Question

The value of \(\cos^{-1}\left(-\frac{\sqrt{3}}{2}\right) + \sin^{-1}\left(\frac{1}{2}\right)\) is equal to

• A. $\frac{\pi}{3}$
• B. $\frac{\pi}{4}$
• C. $\frac{\pi}{6}$
• D. $\frac{\pi}{2}$
• E. $\pi$

Hint:

Always check principal value ranges before evaluating inverse trigonometric functions.

Answer 1

Answer: (E)

Concept: Use principal value ranges: \[ \sin^{-1}x \in \left[-\frac{\pi}{2}, \frac{\pi}{2}\right], \quad \cos^{-1}x \in [0, \pi] \]

Step 1: Evaluate $\cos^{-1}\left(-\frac{\sqrt{3}}{2}\right)$
We know: \[ \cos\theta = -\frac{\sqrt{3}}{2} \] Reference angle: \[ \frac{\pi}{6} \] Since cosine is negative in second quadrant and $\cos^{-1}x \in [0,\pi]$: \[ \cos^{-1}\left(-\frac{\sqrt{3}}{2}\right) = \pi - \frac{\pi}{6} = \frac{5\pi}{6} \]

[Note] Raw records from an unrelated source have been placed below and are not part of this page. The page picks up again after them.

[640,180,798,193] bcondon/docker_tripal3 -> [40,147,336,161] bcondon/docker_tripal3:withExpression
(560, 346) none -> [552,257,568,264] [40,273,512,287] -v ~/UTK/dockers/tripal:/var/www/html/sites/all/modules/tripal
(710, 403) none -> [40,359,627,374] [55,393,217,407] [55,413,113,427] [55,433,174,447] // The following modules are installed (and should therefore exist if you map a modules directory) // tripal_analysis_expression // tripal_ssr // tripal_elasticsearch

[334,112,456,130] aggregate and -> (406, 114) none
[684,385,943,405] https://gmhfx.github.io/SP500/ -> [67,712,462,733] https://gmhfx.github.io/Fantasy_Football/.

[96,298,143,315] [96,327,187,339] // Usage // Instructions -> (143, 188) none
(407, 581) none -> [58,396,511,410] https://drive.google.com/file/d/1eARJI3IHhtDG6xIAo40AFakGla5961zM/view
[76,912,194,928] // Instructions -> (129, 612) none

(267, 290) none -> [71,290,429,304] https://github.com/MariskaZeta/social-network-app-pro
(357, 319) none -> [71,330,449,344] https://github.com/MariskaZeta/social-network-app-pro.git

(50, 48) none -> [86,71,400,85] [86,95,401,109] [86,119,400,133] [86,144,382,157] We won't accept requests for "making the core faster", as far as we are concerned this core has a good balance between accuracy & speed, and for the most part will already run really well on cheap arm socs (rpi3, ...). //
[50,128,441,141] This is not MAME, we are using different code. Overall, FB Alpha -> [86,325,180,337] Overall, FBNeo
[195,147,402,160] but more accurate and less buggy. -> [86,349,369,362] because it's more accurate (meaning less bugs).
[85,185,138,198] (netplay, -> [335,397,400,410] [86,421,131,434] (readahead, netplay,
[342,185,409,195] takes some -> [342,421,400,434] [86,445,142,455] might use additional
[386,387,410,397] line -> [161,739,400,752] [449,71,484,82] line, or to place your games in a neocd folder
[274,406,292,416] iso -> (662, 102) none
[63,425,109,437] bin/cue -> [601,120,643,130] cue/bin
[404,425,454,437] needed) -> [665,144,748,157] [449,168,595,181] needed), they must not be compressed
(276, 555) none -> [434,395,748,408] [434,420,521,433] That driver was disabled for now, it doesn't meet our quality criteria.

Step 2: Evaluate $\sin^{-1}\left(\frac{1}{2}\right)$
\[ \sin\theta = \frac{1}{2} \Rightarrow \theta = \frac{\pi}{6} \] Since $\sin^{-1}x \in \left[-\frac{\pi}{2}, \frac{\pi}{2}\right]$: \[ \sin^{-1}\left(\frac{1}{2}\right) = \frac{\pi}{6} \]

Step 3: Add both values
\[ \frac{5\pi}{6} + \frac{\pi}{6} = \pi \] Final Conclusion:
Option (E)